__PROBLEM 1__. Starting at the first line of the listing below and ending at the line that contains "building: (510, 366)", substitute "Enumerate" for "Catalog" and give those lines again with nothing else changed.

- Theatrical release poster
- Directed by: Shashilal K. Nair
- Screenplay by: Vikas Anand
- Dialogues by: Lalit Mahajan
- Story by: Vikas Anand
- Produced by: Pappu Verma
- Starring: Sanjay Dutt Sunny Deol Amrita Singh Sonam Yashwant Dutt
- Cinematography: Damodar Naidu
- Edited by: Hussain A. Burmawala
- Music by: Laxmikant–Pyarelal
- Production company: Verma Films
- Release date: 23 March 1990;
- Running time: 163 minutes
- Country: India
- Language: Hindi

= Kroadh =

Kroadh (lit. 'Fury') is a 1990 Indian Bollywood action film directed by Shashilal K. Nair. It stars Sanjay Dutt, Sunny Deol, Amrita Singh and Sonam in pivotal roles.

==Plot==
The story begins with the two brothers living a peaceful life with their policeman father, Inspector Vikram Shukla, and their mother. Their lives are shattered when a notorious criminal named Dharamdas, who is known for kidnapping and assaulting young girls, brutally murders their mother. Their father, Inspector Vikram, arrests Dharamdas, but the witness turns hostile, leading to Dharamdas being set free. The situation escalates, and their father ends up in prison for killing his own brother who was an advocate for the criminals. With their father wrongly imprisoned and their mother dead, the orphaned boys are raised by a kind neighbour.

Ajay, is the elder brother. He is a man driven by a deep sense of justice and a simmering kroadh (fury) against the man who destroyed his family but at the same time he is often the voice of reason, trying to solve problems through logic. The younger brother, Vijay, also carries the same burning anger (kroadh) for vengeance inside him but is more impulsive and prone to take to crime for this purpose.

__PROBLEM 2__. Transcribe the Kroadh article above in full, with no changes.

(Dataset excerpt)
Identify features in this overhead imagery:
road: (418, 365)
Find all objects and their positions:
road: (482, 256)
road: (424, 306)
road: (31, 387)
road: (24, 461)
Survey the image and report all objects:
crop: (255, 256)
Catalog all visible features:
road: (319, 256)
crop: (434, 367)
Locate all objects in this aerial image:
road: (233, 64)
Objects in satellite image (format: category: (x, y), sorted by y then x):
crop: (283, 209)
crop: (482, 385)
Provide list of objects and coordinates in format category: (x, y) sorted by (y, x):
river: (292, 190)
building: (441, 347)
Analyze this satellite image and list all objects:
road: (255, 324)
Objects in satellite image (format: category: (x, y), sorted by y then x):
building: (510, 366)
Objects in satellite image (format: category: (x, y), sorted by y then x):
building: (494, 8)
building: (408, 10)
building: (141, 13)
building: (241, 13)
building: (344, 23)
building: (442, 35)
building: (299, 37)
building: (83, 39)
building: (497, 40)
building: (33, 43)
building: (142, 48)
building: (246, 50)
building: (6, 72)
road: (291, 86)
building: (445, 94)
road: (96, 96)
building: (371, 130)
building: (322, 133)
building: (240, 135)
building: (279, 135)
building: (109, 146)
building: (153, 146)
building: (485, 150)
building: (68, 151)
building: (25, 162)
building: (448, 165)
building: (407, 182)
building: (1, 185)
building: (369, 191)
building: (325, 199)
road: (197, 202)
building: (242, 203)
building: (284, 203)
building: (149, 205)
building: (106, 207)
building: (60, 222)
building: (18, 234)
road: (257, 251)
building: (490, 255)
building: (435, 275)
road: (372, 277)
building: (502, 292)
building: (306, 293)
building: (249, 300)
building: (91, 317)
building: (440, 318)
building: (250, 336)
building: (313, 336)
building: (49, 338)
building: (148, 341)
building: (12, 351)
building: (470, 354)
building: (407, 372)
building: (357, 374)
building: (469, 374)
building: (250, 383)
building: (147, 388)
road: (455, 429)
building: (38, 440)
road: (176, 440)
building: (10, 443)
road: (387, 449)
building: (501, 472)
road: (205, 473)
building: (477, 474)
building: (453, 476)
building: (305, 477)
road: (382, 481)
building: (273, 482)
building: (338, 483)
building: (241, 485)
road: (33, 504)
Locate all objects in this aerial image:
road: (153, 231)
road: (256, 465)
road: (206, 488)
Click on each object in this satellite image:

__FULL RESPONSE 1__.
Identify features in this overhead imagery:
road: (418, 365)
Find all objects and their positions:
road: (482, 256)
road: (424, 306)
road: (31, 387)
road: (24, 461)
Survey the image and report all objects:
crop: (255, 256)
Enumerate all visible features:
road: (319, 256)
crop: (434, 367)
Locate all objects in this aerial image:
road: (233, 64)
Objects in satellite image (format: category: (x, y), sorted by y then x):
crop: (283, 209)
crop: (482, 385)
Provide list of objects and coordinates in format category: (x, y) sorted by (y, x):
river: (292, 190)
building: (441, 347)
Analyze this satellite image and list all objects:
road: (255, 324)
Objects in satellite image (format: category: (x, y), sorted by y then x):
building: (510, 366)

__FULL RESPONSE 2__.
- Theatrical release poster
- Directed by: Shashilal K. Nair
- Screenplay by: Vikas Anand
- Dialogues by: Lalit Mahajan
- Story by: Vikas Anand
- Produced by: Pappu Verma
- Starring: Sanjay Dutt Sunny Deol Amrita Singh Sonam Yashwant Dutt
- Cinematography: Damodar Naidu
- Edited by: Hussain A. Burmawala
- Music by: Laxmikant–Pyarelal
- Production company: Verma Films
- Release date: 23 March 1990;
- Running time: 163 minutes
- Country: India
- Language: Hindi

= Kroadh =

Kroadh (lit. 'Fury') is a 1990 Indian Bollywood action film directed by Shashilal K. Nair. It stars Sanjay Dutt, Sunny Deol, Amrita Singh and Sonam in pivotal roles.

==Plot==
The story begins with the two brothers living a peaceful life with their policeman father, Inspector Vikram Shukla, and their mother. Their lives are shattered when a notorious criminal named Dharamdas, who is known for kidnapping and assaulting young girls, brutally murders their mother. Their father, Inspector Vikram, arrests Dharamdas, but the witness turns hostile, leading to Dharamdas being set free. The situation escalates, and their father ends up in prison for killing his own brother who was an advocate for the criminals. With their father wrongly imprisoned and their mother dead, the orphaned boys are raised by a kind neighbour.

Ajay, is the elder brother. He is a man driven by a deep sense of justice and a simmering kroadh (fury) against the man who destroyed his family but at the same time he is often the voice of reason, trying to solve problems through logic. The younger brother, Vijay, also carries the same burning anger (kroadh) for vengeance inside him but is more impulsive and prone to take to crime for this purpose.